Tools like Manus / GPT Agent Mode / BrowserUse / Claude’s Chrome control typically make an LLM call per action/decision. That piles up latency, cost, and fragility as the DOM shifts, sessions expire, and sites rate-limit. Eventually you hit prompt-injection landmines or lose context and the run stalls.
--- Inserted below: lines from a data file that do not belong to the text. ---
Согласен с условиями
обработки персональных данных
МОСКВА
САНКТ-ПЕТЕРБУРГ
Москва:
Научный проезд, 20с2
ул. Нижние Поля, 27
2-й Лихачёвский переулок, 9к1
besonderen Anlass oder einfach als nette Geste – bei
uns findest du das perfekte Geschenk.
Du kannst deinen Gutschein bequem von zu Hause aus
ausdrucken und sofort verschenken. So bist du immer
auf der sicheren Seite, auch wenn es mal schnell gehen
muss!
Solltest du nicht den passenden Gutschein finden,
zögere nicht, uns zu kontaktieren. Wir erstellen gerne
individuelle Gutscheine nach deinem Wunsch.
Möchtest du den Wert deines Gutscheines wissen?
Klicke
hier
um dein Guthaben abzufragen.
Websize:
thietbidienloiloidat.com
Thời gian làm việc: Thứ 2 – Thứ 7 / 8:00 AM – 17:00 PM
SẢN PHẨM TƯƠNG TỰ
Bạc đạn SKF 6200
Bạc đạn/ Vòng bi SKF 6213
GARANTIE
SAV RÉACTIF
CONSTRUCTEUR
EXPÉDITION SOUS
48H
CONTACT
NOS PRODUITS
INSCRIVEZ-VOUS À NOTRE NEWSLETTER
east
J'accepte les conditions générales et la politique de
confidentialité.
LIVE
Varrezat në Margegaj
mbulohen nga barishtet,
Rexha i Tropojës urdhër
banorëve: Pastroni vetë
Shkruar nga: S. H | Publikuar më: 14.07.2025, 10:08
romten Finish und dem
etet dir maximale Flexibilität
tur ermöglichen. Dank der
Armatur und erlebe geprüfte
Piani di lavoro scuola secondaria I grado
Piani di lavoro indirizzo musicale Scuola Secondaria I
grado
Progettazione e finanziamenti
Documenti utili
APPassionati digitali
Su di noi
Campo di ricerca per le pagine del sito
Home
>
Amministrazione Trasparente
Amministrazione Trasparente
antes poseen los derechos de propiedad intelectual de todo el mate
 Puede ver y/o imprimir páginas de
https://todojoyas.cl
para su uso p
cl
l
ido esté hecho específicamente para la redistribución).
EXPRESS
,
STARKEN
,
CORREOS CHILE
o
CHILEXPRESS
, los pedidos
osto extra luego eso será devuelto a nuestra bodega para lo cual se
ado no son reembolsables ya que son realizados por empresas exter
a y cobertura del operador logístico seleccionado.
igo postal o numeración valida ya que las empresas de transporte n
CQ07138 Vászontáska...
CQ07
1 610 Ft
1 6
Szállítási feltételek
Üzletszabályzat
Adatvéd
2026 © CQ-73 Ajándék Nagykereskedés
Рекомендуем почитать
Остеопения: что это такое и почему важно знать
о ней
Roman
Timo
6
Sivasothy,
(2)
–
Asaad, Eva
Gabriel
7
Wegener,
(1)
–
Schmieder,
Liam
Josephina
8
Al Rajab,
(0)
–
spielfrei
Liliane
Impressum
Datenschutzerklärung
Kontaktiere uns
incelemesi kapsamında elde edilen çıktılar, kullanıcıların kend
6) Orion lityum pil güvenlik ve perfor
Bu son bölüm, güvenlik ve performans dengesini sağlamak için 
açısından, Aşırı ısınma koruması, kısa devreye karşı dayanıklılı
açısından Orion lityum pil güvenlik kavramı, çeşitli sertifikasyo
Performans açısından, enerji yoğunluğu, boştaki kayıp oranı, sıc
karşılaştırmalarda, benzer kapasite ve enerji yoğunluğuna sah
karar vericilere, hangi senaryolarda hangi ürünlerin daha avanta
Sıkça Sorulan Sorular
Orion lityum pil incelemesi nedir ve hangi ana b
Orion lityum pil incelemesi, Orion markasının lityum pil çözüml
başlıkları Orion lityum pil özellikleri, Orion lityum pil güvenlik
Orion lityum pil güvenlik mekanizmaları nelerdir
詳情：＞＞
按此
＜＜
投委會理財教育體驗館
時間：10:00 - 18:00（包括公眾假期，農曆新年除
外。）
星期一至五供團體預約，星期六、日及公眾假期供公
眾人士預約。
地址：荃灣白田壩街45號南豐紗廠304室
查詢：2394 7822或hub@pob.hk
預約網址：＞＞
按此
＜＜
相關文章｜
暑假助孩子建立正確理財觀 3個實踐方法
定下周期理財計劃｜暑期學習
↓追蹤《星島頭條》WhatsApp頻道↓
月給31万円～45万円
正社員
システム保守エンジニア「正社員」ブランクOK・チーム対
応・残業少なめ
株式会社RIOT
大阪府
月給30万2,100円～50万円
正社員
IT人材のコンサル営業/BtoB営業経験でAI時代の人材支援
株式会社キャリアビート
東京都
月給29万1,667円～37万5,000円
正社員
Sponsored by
I am approaching browser agents differently: record once, replay fast. We capture HTML snapshots + click targets + short voice notes to build a deterministic plan, then only use an LLM for rare ambiguities or recovery. That makes multi-hour jobs feasible. Concretely, users run things like:

Recruiter sourcing for hours at a stretch

SEO crawls: gather metadata → update internal dashboard → email a report

Bulk LinkedIn connection flows with lightweight personalization

Even long web-testing runs

A stress test I like (can share code/method): “Find 100+ GitHub profiles in Bangalore strong in Python + Java, extract links + metadata, and de-dupe.” Most per-step-LLM agents drift or stall after a few minutes due to DOM churn, pagination loops, or rate limits. A record-→-replay plan with checkpoints + idempotent steps tends to survive.

I’d benchmark on:

Throughput over time (actions/min sustained for 30–60+ mins)

End-to-end success rate on multi-page flows with infinite scroll/pagination

Resume semantics (crash → restart without duplicates)

Selector robustness (resilient to minor DOM changes)

Cost per 1,000 actions

Disclosure: I am the founder of 100x.bot (record-to-agent, long-run reliability focus). I’m putting together a public benchmark with the scenario above + a few gnarlier ones (auth walls, rate-limit backoff, content hashing for dedupe). If there’s interest, I can post the methodology and harness here so results are apples-to-apples.